Endoscopy 1995; 27(5): 355-357
DOI: 10.1055/s-2007-1005713
Original Article

© Georg Thieme Verlag KG Stuttgart · New York

N-Butyl-2-Cyanoacrylate (Histoacryl) Plus Sclerotherapy Versus Sclerotherapy Alone in the Treatment of Bleeding Esophageal Varices: a Randomized Prospective Study

C. Feretis1 , C. Dimopoulos1 , P. Benakis1 , B. Kalliakmanis1 , N. Apostolidis2
  • 1Department of Surgical Endoscopy, Hygeia Diagnostic and Therapeutic Center, Athens, Greece
  • 2First Department of Propaedeutic Surgery, University of Athens, Hippocration Hospital, Athens, Greece
Further Information

Publication History

Publication Date:
17 March 2008 (online)

Abstract

Background and Study Aims: N-2-cyanoacrylate (Histoacryl) and endoscopic sclerotherapy with polidocanol have both been reported to control variceal bleeding.
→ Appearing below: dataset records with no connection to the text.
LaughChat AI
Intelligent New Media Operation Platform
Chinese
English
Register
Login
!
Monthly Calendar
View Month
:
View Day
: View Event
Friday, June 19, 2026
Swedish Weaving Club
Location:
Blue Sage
The aim of the present study was to compare the effectiveness of the combination of Histoacryl and endoscopic sclerotherapy with polidocanol in the management of these patients regarding early rebleeding and hospital mortality rates.
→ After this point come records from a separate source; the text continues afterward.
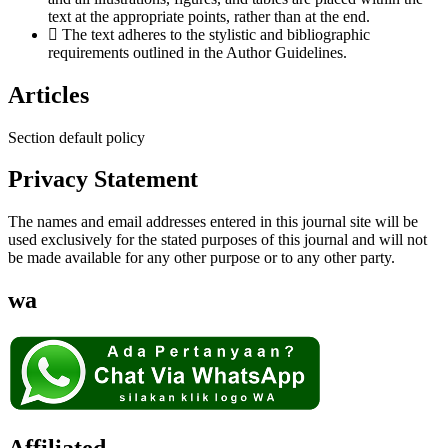
text at the appropriate points, rather than at the end.
The text adheres to the stylistic and bibliographic
requirements outlined in the Author Guidelines.
Articles
Section default policy
Privacy Statement
The names and email addresses entered in this journal site will be
used exclusively for the stated purposes of this journal and will not
be made available for any other purpose or to any other party.
wa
Patients and Methods: One hundred twenty-six consecutive patients with variceal hemorrhage treated with injection therapy between March 1990 and July 1993 were included in this randomized prospective study. Sixty-seven patients (Group A) were treated with Histoacryl and conventional sclerotherapy with polidocanol, and 59 patients (Group B) were treated with conventional sclerotherapy with polidocanol alone. Histoacryl was injected intravariceally during the first session in the Group A patients.

Results: A significantly lower bleeding recurrence rate was found in Group A patients who presented with active bleeding at the first treatment session (Group A: 2 of 20, Group B: 8 of 18, p < 0.05). The hospital mortality was also significantly lower in these patients (Group A: 3 of 21, Group B: 9 of 18, p < 0.05).

Conclusions: The combination of Histoacryl with conventional sclerotherapy with polidocanol in patients with esophageal bleeding who present with active bleeding, at the initial injection therapy, can improve the results of endoscopic management.